İkinci el otomobil alınırken bile eksiği var mı diye kontrol ettirildiğini belirten Çelik, şunları kaydetti:

"60 trilyonluk bir tesisi devralıyorsunuz ve bugüne kadar ne var, ne yok demiyorsunuz. Hal böyleyken arkadaşlarım ve ben ’2002 yılındaki yönetmeliğe uygun yapmadınız’ diye suçlanıyoruz. Bunun bir izahı var mı? Bu binayı kim eksik şekilde yapmışsa tabii ki o kabahatlidir. Bu eksiklikler olduğu, yönetmeliklere uymadığı halde bu binanın kabulünü kimler yapmışsa onlar sorumludur. 4 yıldır uhdenizde bulunan, teslim aldığınız bir binayı bir inceleme, değerlendirmeden geçirmeyen yetkililer de sorumludur herhalde. Burada bizim nasıl bir sorumluluğumuz olabilir Allah aşkına. Biz de herkes gibi bu olaydan sonra öğrendik bu eksikliklerin olduğunu. Ben bir hekim olarak bununla suçlanıyor ve cezalandırılıyorum. Vicdanen de bu konuda rahatsızlık duymuyorum. İnsanlarımızın vefatından duyduğum rahatsızlık ayrı. Ama bilgim dahilinde bir eksiği, bir gediği yapmamış, yaptırmamış değilim. Burada bizim sıkıntımız, eksiğimiz yok. Görevimi ilk günden bugüne kadar en iyi şekilde yapan bir idareciyim. İstifa etmeyi düşünmem için sebep olmadığını düşünüyorum. Bakanlığın takdiridir, bizi görevimizden alırlar, benim bileceğim bir iş değil. O noktada hukuk önünde gideceğim yollar varsa bunları kullanırım veya kullanmam."
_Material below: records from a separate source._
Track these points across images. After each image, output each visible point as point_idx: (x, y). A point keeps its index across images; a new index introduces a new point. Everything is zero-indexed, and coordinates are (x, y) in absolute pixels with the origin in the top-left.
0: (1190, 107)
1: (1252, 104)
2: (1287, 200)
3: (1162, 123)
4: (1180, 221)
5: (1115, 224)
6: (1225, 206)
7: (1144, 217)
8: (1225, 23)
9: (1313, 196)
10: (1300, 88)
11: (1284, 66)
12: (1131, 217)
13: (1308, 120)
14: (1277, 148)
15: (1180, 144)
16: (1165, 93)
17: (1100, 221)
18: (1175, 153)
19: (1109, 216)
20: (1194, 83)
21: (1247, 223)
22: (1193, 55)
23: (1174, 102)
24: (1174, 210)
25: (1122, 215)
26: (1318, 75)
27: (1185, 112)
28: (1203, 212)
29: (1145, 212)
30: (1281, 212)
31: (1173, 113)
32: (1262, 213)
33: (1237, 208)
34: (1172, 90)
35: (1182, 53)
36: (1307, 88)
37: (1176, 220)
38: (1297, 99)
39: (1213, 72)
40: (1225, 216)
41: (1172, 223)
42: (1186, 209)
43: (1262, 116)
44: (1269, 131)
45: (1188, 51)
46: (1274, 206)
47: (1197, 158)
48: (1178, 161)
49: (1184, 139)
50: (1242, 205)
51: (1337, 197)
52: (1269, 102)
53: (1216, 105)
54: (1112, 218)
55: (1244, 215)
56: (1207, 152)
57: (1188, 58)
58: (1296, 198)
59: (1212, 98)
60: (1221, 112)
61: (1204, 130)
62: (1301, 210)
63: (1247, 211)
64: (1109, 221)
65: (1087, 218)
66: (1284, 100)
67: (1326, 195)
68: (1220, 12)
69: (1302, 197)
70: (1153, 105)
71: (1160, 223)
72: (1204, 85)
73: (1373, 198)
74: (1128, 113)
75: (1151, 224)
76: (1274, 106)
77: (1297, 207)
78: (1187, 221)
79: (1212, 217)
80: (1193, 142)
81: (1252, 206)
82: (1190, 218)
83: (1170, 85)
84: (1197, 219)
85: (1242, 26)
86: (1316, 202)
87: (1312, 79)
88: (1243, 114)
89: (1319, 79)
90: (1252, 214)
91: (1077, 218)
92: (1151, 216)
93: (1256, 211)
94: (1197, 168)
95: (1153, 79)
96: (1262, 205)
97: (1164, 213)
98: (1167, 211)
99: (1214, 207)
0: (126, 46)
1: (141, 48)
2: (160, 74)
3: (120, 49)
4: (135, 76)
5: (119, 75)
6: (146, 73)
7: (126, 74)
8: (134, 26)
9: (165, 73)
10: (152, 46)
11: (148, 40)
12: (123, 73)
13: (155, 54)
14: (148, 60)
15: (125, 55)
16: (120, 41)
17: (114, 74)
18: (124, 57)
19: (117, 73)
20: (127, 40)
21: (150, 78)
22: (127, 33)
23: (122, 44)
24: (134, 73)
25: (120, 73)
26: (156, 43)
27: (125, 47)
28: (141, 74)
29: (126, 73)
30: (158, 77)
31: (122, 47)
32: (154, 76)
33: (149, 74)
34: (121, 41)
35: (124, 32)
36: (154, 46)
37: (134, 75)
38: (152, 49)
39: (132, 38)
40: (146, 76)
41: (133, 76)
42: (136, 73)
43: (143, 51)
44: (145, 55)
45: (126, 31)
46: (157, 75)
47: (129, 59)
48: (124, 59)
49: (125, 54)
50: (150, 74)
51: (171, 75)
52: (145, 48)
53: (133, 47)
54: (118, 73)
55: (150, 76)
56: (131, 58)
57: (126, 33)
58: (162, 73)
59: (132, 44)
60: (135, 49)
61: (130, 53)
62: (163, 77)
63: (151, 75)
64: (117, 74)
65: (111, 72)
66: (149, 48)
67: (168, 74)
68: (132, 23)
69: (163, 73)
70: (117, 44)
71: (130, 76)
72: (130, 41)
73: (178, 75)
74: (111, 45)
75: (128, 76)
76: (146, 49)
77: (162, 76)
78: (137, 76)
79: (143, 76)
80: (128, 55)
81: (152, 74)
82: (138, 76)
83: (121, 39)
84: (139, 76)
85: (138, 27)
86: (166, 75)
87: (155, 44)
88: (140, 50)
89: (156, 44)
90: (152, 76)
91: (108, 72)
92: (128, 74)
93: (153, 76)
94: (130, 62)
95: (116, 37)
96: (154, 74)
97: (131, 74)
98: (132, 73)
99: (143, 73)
Sağlık Bakanlığı Teftiş Kurulunca hazırlanan raporda, Hastane Başhekimi Osman Naci Çelik, Hastane Müdürü Salim Özdağ, müdür yardımcıları Mehmet Genç ve Yakup Güler’in "görevlerini gerektiği gibi yapmakta ihmalleri olduğunun saptandığı, görevlerinden alınmalarının uygun olacağı" belirtilmişti.